By Brenda Hopf
As I read Karen Muensterman’s article in this column on June 21, I felt a wave of unexpected emotion radiate throughout my body as tears welled up in my eyes. I was puzzled as to why her words had provoked this response in me. As I pondered the thoughts she shared about changes involving two of her former pastors, Father Ray Brenner and Father Phil Kreilein, and the “new guy” assigned to her parish, Father Jerry Pratt, several possible reasons came to mind as to why my heart was touched so deeply.
One possible reason for my reaction was that the parish of which I am a member is experiencing some changes like Karen’s parish, not unlike many parishes in our diocesan family. Our Divine Mercy Parish family had to say goodbye to Father Christopher Droste, a young priest who was ordained a mere six years ago. We were so very fortunate to be the recipient of the gifts God bestowed on him, which he so willingly shared with our parish family. Father Christopher is a man with such a caring heart who feels so deeply that if you allowed yourself, you could be drawn into his sincere and sometimes tearful emotion. Experiencing a young, newly ordained priest is not something the communities of our parish had experienced as far back as my lifetime membership here goes and, without giving away my age, let’s just say that it is a very long time.
Another possible reason for my emotional reaction as I read Karen’s article may have been the unexpected news that Divine Mercy Parish would not only be sending Father Christopher on to another parish, but there would not be a priest available to replace him as our pastor. We have been assigned a Pastoral Life Coordinator, Janie Kempf, a current member of our parish family. While I feel sad that we will not have a pastor, anxiety for Janie as to what she might face as our pastoral leader and just simply the natural human fear of the unknown, I am confident that Divine Mercy Parish will continue to be a vibrant, faith-filled parish.

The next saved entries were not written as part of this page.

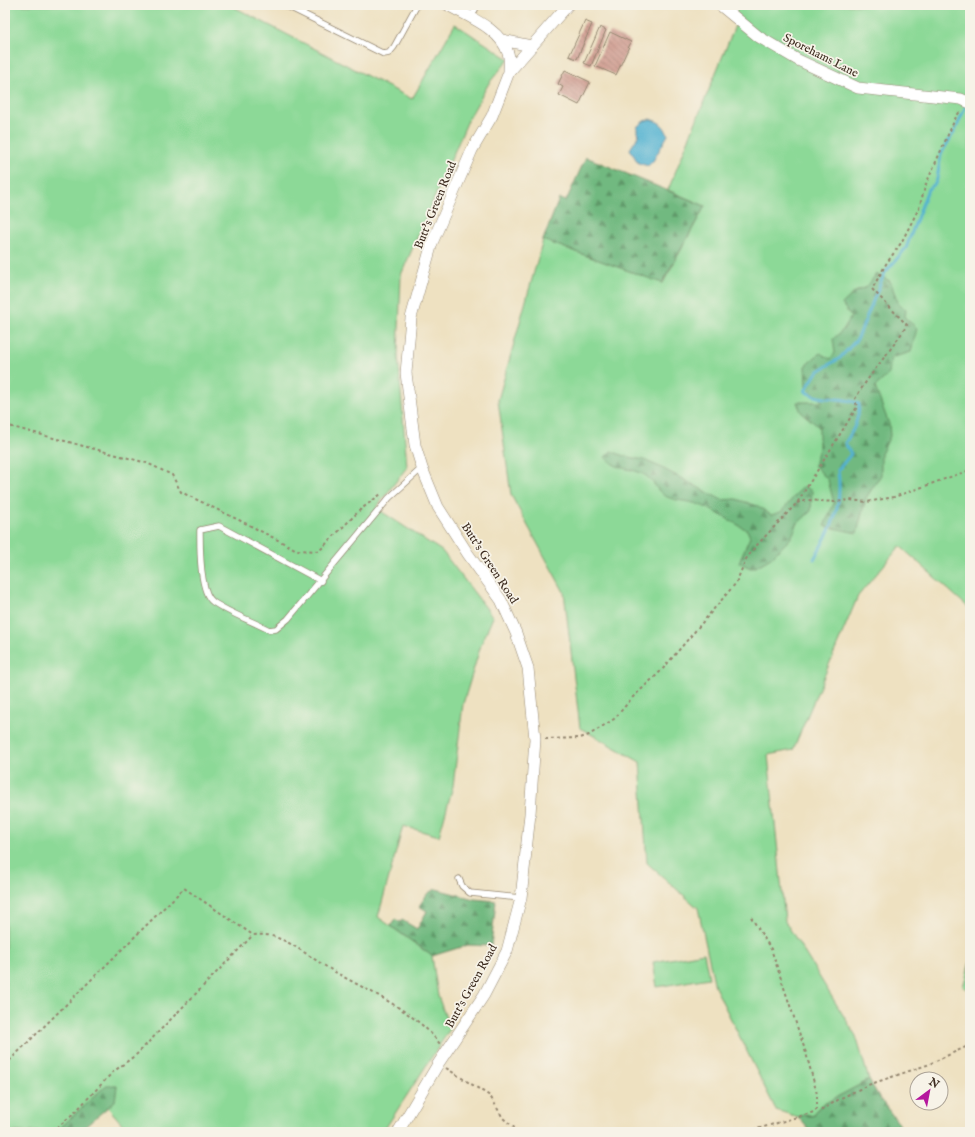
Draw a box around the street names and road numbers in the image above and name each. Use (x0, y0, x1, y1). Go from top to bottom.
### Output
street label: Sporehams Lane (780, 30, 861, 82)
street label: Butt's Green Road (411, 158, 460, 251)
street label: Butt's Green Road (458, 520, 522, 607)
street label: Butt's Green Road (442, 941, 501, 1031)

Many parishes here in our diocesan family are experiencing very similar situations as Karen described in her article and what I have just shared with you about my parish family. Wherever you are, whatever you are experiencing in the life of your parish, there is something that we all share in common and need to be reminded of often; that is the fact that we are all a part of the body of Christ, keyword being part. Yes, each one of us is a part of something big and something very important in the life of the church; and without our willingness to share the gifts of our part, the body cannot properly function.
It is so easy to overlook or completely forget that each of us is an integral part of that body – the body of the church, the body of Christ. By the weakness of our human nature, we have a tendency to judge the leadership of our parishes, whether that be a pastor or a pastoral life coordinator or even the retired priests who fill in when a pastor cannot be there. Many of us, myself included, tend to assess the life of our parish and then place blame for what is lacking on our pastoral leadership when, in fact, they are only a part of the body of Christ of which we are all members. Each one of our pastoral leaders has been given gifts to be shared for the good of the church. What we often fail to remember is that we also have been given special gifts to be shared to make the church here on earth what it is truly meant to be. Without our part, the church is not whole and the body will not function as Christ intends.
Let’s just be real. We all do it; regardless of whether we say it out loud, the thoughts are there. We size up the pastoral leadership, basing what we think they are doing right or wrong mostly on our own personal needs and wants; and if we can’t check off everything on our list, we may simply throw our arms in the air and wait for the next pastor. Or maybe we love our pastor and we do not want to give him up and let him share his gifts with another parish. Either way, there’s something wrong with this picture. With all the pastoral changes that just took place in our diocesan family, maybe this would be a good time to challenge ourselves to prayerfully discern how we might share the unique gifts we have been given so that the body of Christ can function properly. Let’s love our pastoral leadership for the gifts they have to offer us, and let us soak up every one of those gifts while they are a part of our parish family. When they move on, let us gladly share them with the next parish to which they are assigned. Through prayer and discernment may we come to know our gifts and how we might respectfully use them to complete all the parts of the body of Christ. We might do well to ask ourselves when our pastoral leader does not meet all the criteria on our checklist, “Am I the missing part?”
Brenda Hopf is a member of Divine Mercy Parish in Dubois County and also contributes to the “Sharing the Load” column in The Message.